### Input data
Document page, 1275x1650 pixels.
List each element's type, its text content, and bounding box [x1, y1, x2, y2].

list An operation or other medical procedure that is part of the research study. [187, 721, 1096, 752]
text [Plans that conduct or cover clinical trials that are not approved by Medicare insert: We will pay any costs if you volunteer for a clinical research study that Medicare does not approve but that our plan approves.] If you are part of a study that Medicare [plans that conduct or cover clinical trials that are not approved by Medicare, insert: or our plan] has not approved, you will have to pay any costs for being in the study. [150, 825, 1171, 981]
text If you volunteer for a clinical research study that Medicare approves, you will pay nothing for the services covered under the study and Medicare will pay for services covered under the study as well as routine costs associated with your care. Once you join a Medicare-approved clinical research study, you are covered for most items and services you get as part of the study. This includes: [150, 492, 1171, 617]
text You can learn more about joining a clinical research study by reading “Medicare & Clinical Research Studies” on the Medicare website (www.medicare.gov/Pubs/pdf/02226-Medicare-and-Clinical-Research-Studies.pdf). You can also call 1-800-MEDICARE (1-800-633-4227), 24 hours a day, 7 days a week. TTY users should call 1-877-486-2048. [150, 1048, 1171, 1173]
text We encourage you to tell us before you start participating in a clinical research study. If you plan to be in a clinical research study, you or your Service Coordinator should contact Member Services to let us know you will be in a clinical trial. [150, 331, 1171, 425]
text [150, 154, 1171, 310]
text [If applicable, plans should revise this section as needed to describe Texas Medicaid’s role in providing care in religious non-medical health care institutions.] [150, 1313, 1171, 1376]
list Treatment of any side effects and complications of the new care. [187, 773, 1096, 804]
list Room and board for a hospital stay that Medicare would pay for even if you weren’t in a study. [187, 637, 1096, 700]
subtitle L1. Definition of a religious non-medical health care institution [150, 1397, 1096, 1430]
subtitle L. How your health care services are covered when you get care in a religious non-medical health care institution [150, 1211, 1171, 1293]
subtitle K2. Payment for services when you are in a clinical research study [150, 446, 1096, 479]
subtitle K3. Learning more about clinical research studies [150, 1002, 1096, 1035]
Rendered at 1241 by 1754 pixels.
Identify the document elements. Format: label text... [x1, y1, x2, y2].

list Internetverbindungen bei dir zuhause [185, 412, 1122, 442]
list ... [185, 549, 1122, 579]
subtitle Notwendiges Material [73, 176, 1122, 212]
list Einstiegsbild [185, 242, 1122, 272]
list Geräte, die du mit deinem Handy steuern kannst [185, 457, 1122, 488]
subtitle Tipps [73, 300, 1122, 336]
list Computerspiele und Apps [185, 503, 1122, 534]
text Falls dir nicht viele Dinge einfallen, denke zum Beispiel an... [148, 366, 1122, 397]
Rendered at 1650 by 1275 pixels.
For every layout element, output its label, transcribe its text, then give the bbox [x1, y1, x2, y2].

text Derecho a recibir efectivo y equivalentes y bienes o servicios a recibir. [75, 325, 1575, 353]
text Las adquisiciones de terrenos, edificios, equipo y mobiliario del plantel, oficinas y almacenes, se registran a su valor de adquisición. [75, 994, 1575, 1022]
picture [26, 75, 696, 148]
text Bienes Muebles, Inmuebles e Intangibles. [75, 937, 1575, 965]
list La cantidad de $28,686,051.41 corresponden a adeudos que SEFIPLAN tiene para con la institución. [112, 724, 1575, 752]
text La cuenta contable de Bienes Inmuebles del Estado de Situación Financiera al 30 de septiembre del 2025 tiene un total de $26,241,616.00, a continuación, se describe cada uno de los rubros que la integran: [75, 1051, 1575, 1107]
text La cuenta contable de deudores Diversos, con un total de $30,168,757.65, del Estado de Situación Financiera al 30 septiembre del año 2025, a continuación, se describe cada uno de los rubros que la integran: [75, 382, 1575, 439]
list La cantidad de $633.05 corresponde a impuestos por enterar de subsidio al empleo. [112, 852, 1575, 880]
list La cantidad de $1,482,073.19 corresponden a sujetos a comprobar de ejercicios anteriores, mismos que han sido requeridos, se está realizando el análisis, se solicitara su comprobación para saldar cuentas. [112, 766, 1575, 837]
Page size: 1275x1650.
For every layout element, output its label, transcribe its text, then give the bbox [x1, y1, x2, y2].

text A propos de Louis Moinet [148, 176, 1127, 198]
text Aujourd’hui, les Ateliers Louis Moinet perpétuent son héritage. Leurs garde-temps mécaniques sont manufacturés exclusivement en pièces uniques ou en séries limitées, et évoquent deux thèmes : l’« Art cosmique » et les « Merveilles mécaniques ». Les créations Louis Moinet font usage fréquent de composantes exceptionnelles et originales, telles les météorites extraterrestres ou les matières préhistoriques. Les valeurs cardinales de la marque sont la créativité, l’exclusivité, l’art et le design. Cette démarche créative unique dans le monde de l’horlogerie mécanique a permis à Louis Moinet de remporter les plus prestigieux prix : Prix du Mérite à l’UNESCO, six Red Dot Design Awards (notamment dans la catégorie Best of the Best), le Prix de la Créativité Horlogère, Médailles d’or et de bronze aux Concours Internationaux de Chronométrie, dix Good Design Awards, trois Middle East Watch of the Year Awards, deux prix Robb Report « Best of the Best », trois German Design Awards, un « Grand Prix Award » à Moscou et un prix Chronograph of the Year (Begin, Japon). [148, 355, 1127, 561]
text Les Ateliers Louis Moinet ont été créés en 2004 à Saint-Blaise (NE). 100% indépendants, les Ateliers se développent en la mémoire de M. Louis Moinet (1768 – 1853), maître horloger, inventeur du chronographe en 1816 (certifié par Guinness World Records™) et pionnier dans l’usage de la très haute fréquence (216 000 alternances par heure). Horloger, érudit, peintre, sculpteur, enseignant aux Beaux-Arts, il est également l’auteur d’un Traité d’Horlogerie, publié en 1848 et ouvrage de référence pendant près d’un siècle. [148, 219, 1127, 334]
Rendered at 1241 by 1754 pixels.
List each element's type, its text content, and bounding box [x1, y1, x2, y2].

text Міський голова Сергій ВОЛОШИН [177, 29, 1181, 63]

### Required action
Would you quote everything above from the line containing "Identify the document" down to the line containing "Rendered at 1650 by 1275 pixels."? Include both of those lines and nothing else.

### Response to the task
Identify the document elements. Format: label text... [x1, y1, x2, y2].

list Internetverbindungen bei dir zuhause [185, 412, 1122, 442]
list ... [185, 549, 1122, 579]
subtitle Notwendiges Material [73, 176, 1122, 212]
list Einstiegsbild [185, 242, 1122, 272]
list Geräte, die du mit deinem Handy steuern kannst [185, 457, 1122, 488]
subtitle Tipps [73, 300, 1122, 336]
list Computerspiele und Apps [185, 503, 1122, 534]
text Falls dir nicht viele Dinge einfallen, denke zum Beispiel an... [148, 366, 1122, 397]
Rendered at 1650 by 1275 pixels.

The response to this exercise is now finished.